Senate debates

Wednesday, 14 May 2014

Questions without Notice: Take Note of Answers

Answers to Questions

3:14 pm

Photo of Brett MasonBrett Mason (Queensland, Liberal Party, Parliamentary Secretary to the Minister for Foreign Affairs) Share this | Hansard source

Mr Deputy President, you and I are both students of history. In just six short years, Labor conjured up a projected debt of two-thirds of $1 trillion and just 6½ years ago the coalition had about $40 billion in the bank. If anyone had said 6½ years ago that even the Labor Party could conjure nearly $700,000 million in projected debt, no-one in this country would have believed that.

Yet that is what they have done. They have created the problem and, when we try to solve it and come up with some solutions, they complain. No-one believes this budget is comfortable. I accept that there is pain in the community. There are no easy choices in this budget. It is difficult. We are not doing this because we enjoy it, we are not doing it because it is easy; we are doing it because we have to do it.

Let us face it: this budget is electorally hazardous. Every political instinct, every political impulse, every opinion poll would tell you: don't do it. Every opinion poll would say: 'Take the easy option and do what the Labor Party and the Greens always do; just chuck it on the credit card, because the voters of today won't feel the pain, neither will the politicians.' That is the easy way out. It is typical of the Left here in Australia and throughout the developed world to throw the debt and the responsibility to the next generation, who cannot yet vote.

That is the easy way out, the cowardly way out. While of course we know and understand that the Labor Party and the Greens know nothing about economics, we always thought they had a social conscience—that they may have no idea about economics, but they have some sort of social conscience. Now we know this: that they are quite happy to throw the debt on to our children and grandchildren and those yet unborn for the sake of their own electoral hides. It is absolutely disgraceful. If the history of the Western world has said anything in the last 30 years it is that governments must say no, enough is enough and that generations must live within their means.

The history of Western Europe is littered with this lot, every single interest group—all the rent seekers, all the cronies—seeking money from the government. And they always give in. Do you know why? Because it is the easy thing to do: 'Put it on the credit card, we will get re-elected. Forget about tomorrow, forget about our children and our grandchildren.' That makes me sick.

I get this hypocrisy every day and I bet you I will get it for the next several months: 'You're cutting this, you're cutting that.' We are doing it for one very simple reason: so that our children and our grandchildren and those yet to be born will not have to face a mountain of debt. If you want proof of this, you have only to look across at Western Europe. Quite frankly, if I were a Greek teenager I would want to shoot every politician and half the electorate because the government have spent their inheritance.

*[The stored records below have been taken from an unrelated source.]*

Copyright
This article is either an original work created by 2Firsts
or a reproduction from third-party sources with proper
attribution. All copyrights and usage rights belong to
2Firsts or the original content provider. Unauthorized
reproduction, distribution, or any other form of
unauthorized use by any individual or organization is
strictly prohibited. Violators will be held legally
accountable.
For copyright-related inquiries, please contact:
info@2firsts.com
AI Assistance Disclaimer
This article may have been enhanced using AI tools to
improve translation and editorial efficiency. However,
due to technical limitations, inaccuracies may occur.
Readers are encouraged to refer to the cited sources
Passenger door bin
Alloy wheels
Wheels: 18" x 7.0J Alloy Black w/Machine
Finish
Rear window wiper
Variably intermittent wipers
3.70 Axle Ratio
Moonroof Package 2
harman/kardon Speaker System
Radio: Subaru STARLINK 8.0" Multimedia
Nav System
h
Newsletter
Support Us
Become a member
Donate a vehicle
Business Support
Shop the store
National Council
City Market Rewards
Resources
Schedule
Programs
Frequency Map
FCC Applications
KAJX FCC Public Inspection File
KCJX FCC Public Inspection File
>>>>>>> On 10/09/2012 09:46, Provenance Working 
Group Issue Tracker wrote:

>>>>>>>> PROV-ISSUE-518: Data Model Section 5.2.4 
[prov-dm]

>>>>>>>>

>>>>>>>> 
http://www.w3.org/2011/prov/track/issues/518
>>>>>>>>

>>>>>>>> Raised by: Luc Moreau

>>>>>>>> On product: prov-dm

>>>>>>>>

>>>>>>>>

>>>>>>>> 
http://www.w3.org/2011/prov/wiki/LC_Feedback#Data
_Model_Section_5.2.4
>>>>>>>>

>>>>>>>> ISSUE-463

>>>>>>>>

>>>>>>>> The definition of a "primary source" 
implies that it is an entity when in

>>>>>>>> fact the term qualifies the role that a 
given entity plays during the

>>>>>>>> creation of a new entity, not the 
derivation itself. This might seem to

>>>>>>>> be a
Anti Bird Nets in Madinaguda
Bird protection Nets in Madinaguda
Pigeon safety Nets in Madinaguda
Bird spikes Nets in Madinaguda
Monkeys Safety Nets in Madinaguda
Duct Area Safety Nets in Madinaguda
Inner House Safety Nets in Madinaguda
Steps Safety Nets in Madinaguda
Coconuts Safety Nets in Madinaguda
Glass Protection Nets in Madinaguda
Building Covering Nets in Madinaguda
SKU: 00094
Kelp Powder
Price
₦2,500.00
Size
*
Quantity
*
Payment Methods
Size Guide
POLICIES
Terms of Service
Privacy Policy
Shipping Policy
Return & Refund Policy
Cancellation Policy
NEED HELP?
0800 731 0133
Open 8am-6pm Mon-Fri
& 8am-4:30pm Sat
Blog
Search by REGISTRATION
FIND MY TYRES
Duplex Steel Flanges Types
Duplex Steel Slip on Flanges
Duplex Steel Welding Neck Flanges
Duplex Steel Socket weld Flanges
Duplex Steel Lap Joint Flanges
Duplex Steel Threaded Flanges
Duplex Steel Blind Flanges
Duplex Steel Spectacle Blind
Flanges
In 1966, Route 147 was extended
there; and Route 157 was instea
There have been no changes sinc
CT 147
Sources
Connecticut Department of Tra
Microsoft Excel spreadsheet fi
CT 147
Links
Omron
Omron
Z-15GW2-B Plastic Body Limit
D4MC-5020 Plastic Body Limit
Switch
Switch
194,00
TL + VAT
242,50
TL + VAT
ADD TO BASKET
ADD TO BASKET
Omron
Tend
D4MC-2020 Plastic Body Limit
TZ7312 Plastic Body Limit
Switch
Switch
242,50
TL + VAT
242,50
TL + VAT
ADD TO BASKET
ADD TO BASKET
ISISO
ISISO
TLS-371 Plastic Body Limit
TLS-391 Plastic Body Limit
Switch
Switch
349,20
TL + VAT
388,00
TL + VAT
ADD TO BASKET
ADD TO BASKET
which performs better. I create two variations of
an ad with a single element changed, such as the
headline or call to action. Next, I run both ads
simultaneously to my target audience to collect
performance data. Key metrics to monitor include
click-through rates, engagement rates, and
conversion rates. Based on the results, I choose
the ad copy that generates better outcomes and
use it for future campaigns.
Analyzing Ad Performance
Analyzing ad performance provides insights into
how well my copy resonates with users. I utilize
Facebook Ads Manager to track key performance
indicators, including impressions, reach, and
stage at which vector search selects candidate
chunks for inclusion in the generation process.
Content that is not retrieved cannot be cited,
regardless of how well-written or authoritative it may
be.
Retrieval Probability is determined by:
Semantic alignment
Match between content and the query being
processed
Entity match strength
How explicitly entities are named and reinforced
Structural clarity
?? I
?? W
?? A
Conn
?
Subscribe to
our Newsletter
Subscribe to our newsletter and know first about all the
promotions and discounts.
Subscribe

You owe me an apology, Mr Deputy President. I look forward to the budget in reply on Thursday. Can you imagine Mr Shorten delivering a credible return to surplus? When they were in government Labor kept talking about a return to surplus. It was just a chimera, it was a fraud and it was a joke, just like all their Social Democratic partners in Western Europe. The problem with Social Democrats is that they have no credibility on this issue. Labor have always left Australia further in debt for the last 113 years and they have still not come up with a way to pay off debt. They sit here and whinge and carp about what we are doing. We are doing it for one simple reason: to ensure that our kids and grandchildren have a future.